The prevalence of obesity in America is a major health concern leading to preventable diseases such as type 2 diabetes and cardiovascular disease. Adipose tissue inflammation is an emerging factor thought to play a role in obesity-linked complications. Crown-like structures (CLSs) serve as local indicators of inflammation that predict complications of excess weight.
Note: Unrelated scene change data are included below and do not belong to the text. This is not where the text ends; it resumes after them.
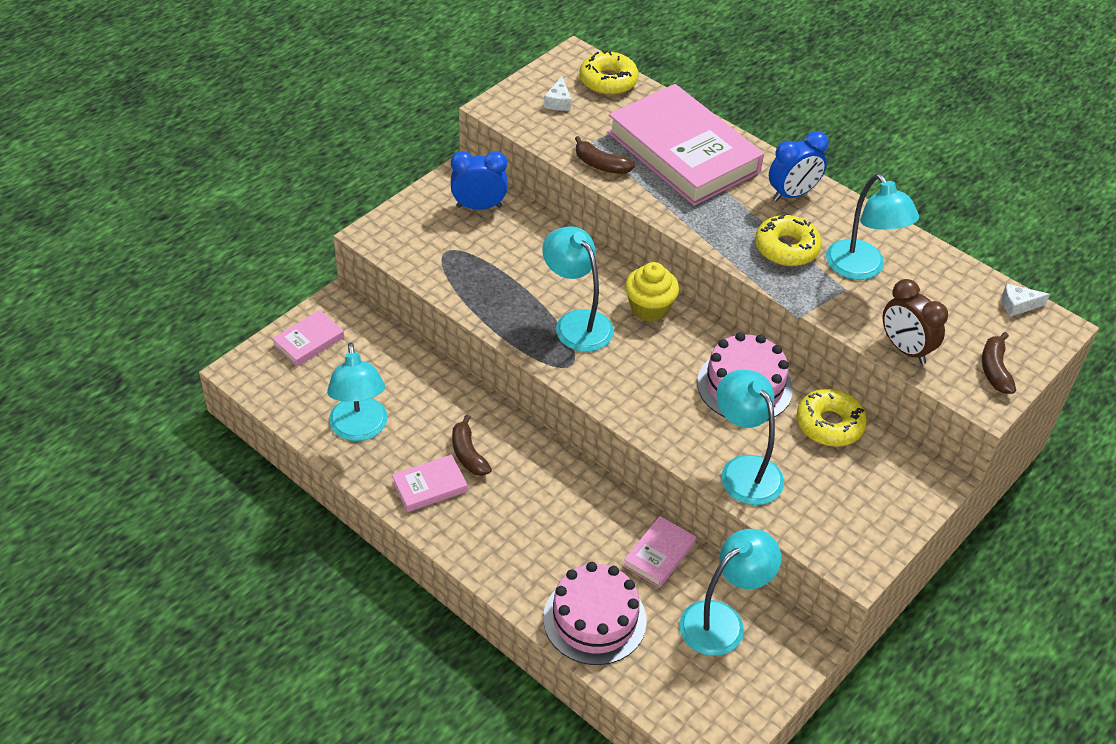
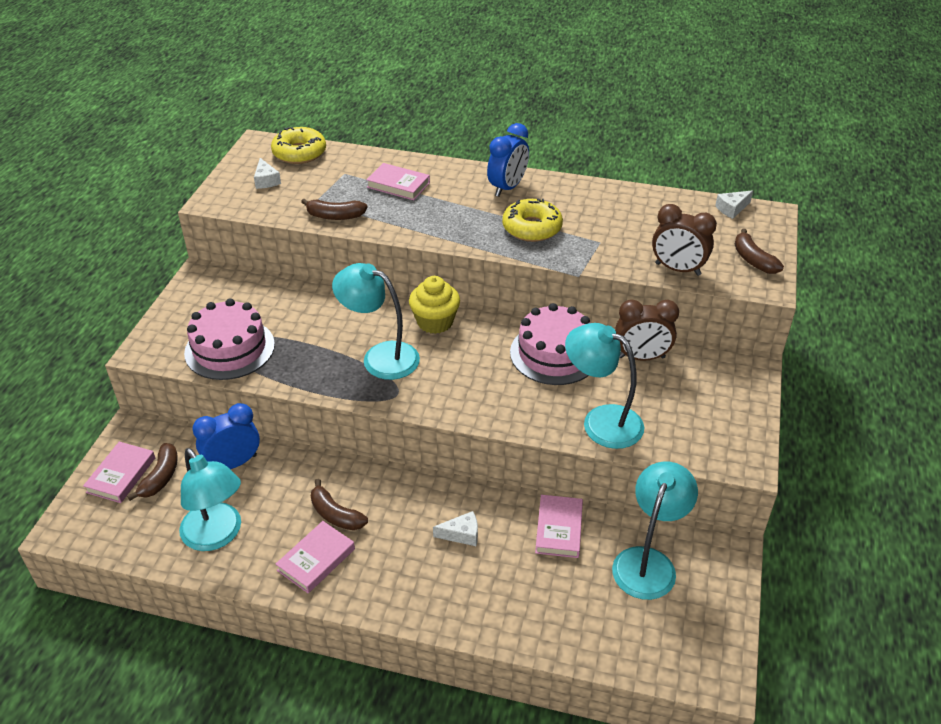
camera: 25 degrees left, 5 degrees down
(340, 357) = (161, 477): none -> brown banana
(479, 206) = (233, 293): blue clock -> blue clock (233, 464)
(568, 520) = (461, 534): none -> white cheese
(594, 619) = (541, 613): pink cake -> pink cake (229, 349)
(683, 152) = (398, 185): pink book -> pink book, size x0.43
(829, 424) = (641, 357): yellow donut -> brown clock
(861, 268) = (600, 223): turquoise lamp -> none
We developed an in-vitro CLS model to interrogate metabolic and necrotic queues that drive CLS formation and resolution. This model consists of treatment of mature 3T3-L1 adipocytes with isoproterenol (ISO) or TNF-α, followed by coculture of J774 monocyte-like cells (J7). In collaboration, we showed that our in-vitro CLS system recapitulates monocyte-like cell aggregation around necrotic adipocytes, and patterns cytokine secretion observed in inflamed adipose tissue (increased TNF-α in IL-6 and decreased IL-10). Using reverse-phase LCMS, we quantitatively detect over 100 target metabolites secreted from the in-vitro CLS.
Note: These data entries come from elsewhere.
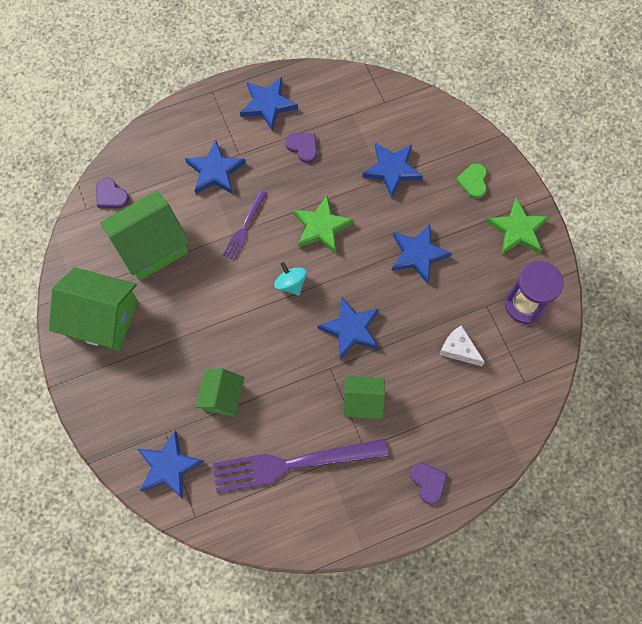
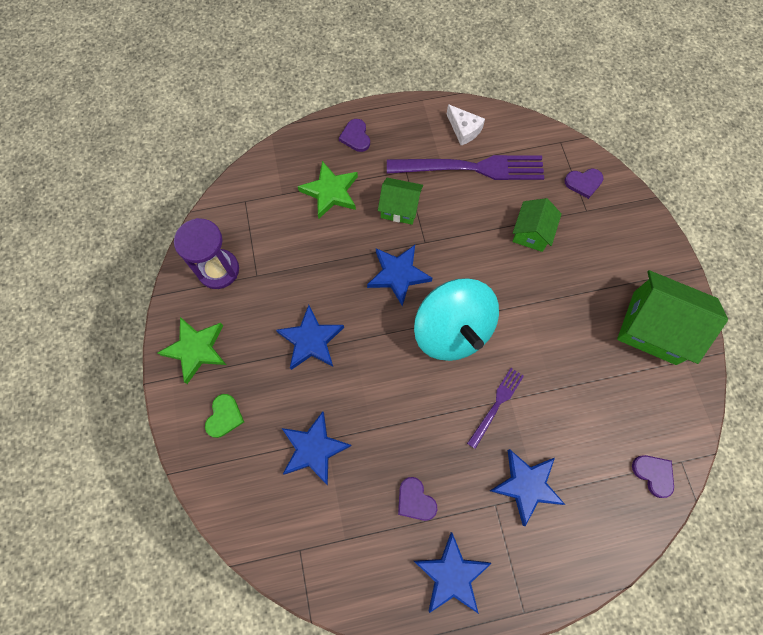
camera: 170 degrees left, 0 degrees up
(151, 246) = (603, 400): green house -> none
(168, 466) = (583, 183): blue star -> purple heart
(291, 284) = (452, 331): turquoise spinning top -> turquoise spinning top, size x2.28
(321, 227) = (409, 390): green star -> green star (330, 192)
(458, 349) = (297, 239): white cheese -> white cheese (464, 130)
TNF-α stimulation of mature 3T3-L1 adipocytes leads to significantly increased secretion of palmitate, linoleate, and oleate compared to ISO stimulation. In contrast, secretion of lipokine 12,13-diHOME is comparable between ISO and TNF-α stimulation. We also observe an increase in cyclic compound secretion including cholesterol derivatives and sphingomyelin secretion including ceramides with TNF-α stimulation. Following addition of J7s, we observe low levels of palmitate, linoleate, and oleate secretion with TNF-α stimulation, and an increase of residual palmitate secretion with ISO stimulation. Addition of J7s abrogate 12,13-diHOME production under both stimuli. To further interrogate lipid flux from adipocytes to adipose tissue macrophages, we use carbon-13 and deuterium tracing to reconstruct metabolic in-vitro CLS rewiring.


This work may result in novel pathways and targets to treat adipose tissue inflammation in addition to weight loss.